Action item –
The full text of the records below, minus any pictures, should be given back word for word.

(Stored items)
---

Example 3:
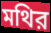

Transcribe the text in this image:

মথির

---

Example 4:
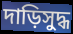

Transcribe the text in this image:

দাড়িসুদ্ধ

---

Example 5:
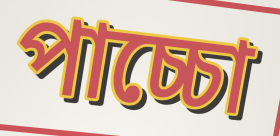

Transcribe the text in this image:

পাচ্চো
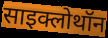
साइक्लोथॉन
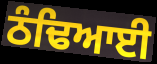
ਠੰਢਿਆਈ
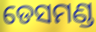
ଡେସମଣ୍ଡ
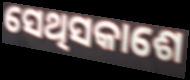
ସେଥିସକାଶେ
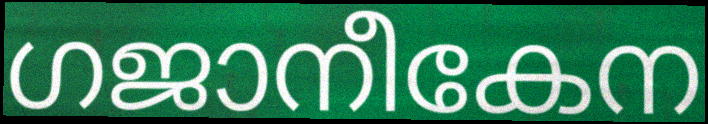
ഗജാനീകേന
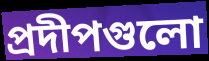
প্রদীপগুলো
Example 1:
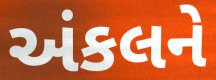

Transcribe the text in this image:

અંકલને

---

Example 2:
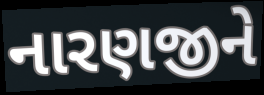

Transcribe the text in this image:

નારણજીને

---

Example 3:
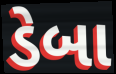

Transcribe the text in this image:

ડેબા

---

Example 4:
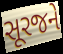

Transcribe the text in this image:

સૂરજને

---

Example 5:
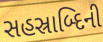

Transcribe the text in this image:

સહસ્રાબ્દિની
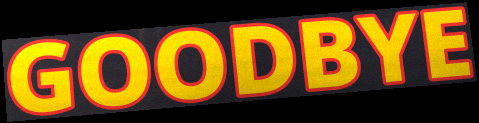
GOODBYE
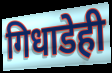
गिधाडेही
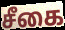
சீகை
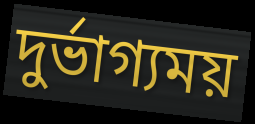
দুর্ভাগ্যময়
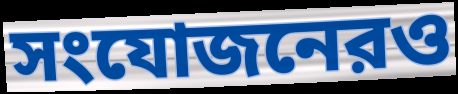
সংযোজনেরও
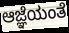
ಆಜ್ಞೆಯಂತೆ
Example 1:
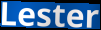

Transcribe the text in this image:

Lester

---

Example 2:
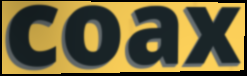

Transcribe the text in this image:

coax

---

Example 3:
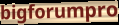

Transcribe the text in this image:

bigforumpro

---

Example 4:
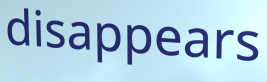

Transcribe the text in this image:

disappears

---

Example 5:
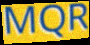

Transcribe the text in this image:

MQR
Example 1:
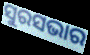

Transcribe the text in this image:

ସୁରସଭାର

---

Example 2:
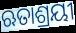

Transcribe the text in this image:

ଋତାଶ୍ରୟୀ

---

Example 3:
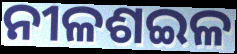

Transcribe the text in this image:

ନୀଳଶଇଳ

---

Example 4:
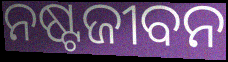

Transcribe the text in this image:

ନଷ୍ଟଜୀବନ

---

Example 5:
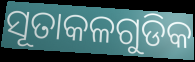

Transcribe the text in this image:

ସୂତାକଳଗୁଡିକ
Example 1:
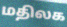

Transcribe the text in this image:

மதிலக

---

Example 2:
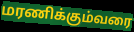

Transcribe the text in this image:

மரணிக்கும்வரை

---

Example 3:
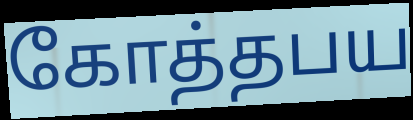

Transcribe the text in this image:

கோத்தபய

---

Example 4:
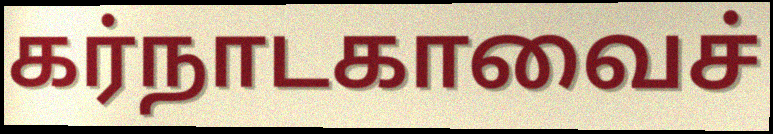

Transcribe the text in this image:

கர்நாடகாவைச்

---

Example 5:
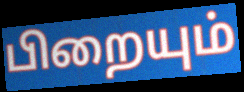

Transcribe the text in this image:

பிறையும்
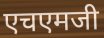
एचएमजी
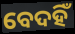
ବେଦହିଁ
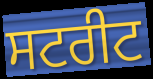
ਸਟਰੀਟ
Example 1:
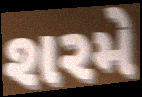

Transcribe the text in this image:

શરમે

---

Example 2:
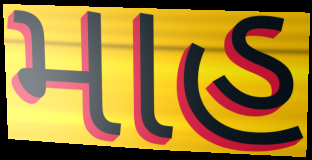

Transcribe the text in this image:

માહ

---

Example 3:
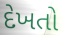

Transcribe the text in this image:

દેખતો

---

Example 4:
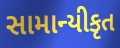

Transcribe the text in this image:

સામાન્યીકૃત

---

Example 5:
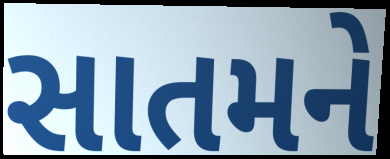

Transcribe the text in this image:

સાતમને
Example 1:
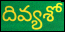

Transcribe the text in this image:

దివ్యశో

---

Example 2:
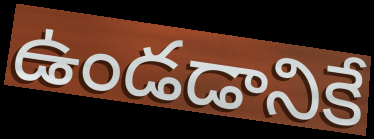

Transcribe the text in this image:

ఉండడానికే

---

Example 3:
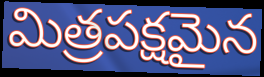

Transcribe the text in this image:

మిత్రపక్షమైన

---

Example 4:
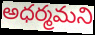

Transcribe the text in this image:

Answer to the problem –
---

Example 3:

Transcribe the text in this image:

মথির

---

Example 4:

Transcribe the text in this image:

দাড়িসুদ্ধ

---

Example 5:

Transcribe the text in this image:

পাচ্চো
साइक्लोथॉन
ਠੰਢਿਆਈ
ଡେସମଣ୍ଡ
ସେଥିସକାଶେ
ഗജാനീകേന
প্রদীপগুলো
Example 1:

Transcribe the text in this image:

અંકલને

---

Example 2:

Transcribe the text in this image:

નારણજીને

---

Example 3:

Transcribe the text in this image:

ડેબા

---

Example 4:

Transcribe the text in this image:

સૂરજને

---

Example 5:

Transcribe the text in this image:

સહસ્રાબ્દિની
GOODBYE
गिधाडेही
சீகை
দুর্ভাগ্যময়
সংযোজনেরও
ಆಜ್ಞೆಯಂತೆ
Example 1:

Transcribe the text in this image:

Lester

---

Example 2:

Transcribe the text in this image:

coax

---

Example 3:

Transcribe the text in this image:

bigforumpro

---

Example 4:

Transcribe the text in this image:

disappears

---

Example 5:

Transcribe the text in this image:

MQR
Example 1:

Transcribe the text in this image:

ସୁରସଭାର

---

Example 2:

Transcribe the text in this image:

ଋତାଶ୍ରୟୀ

---

Example 3:

Transcribe the text in this image:

ନୀଳଶଇଳ

---

Example 4:

Transcribe the text in this image:

ନଷ୍ଟଜୀବନ

---

Example 5:

Transcribe the text in this image:

ସୂତାକଳଗୁଡିକ
Example 1:

Transcribe the text in this image:

மதிலக

---

Example 2:

Transcribe the text in this image:

மரணிக்கும்வரை

---

Example 3:

Transcribe the text in this image:

கோத்தபய

---

Example 4:

Transcribe the text in this image:

கர்நாடகாவைச்

---

Example 5:

Transcribe the text in this image:

பிறையும்
एचएमजी
ବେଦହିଁ
ਸਟਰੀਟ
Example 1:

Transcribe the text in this image:

શરમે

---

Example 2:

Transcribe the text in this image:

માહ

---

Example 3:

Transcribe the text in this image:

દેખતો

---

Example 4:

Transcribe the text in this image:

સામાન્યીકૃત

---

Example 5:

Transcribe the text in this image:

સાતમને
Example 1:

Transcribe the text in this image:

దివ్యశో

---

Example 2:

Transcribe the text in this image:

ఉండడానికే

---

Example 3:

Transcribe the text in this image:

మిత్రపక్షమైన

---

Example 4:

Transcribe the text in this image:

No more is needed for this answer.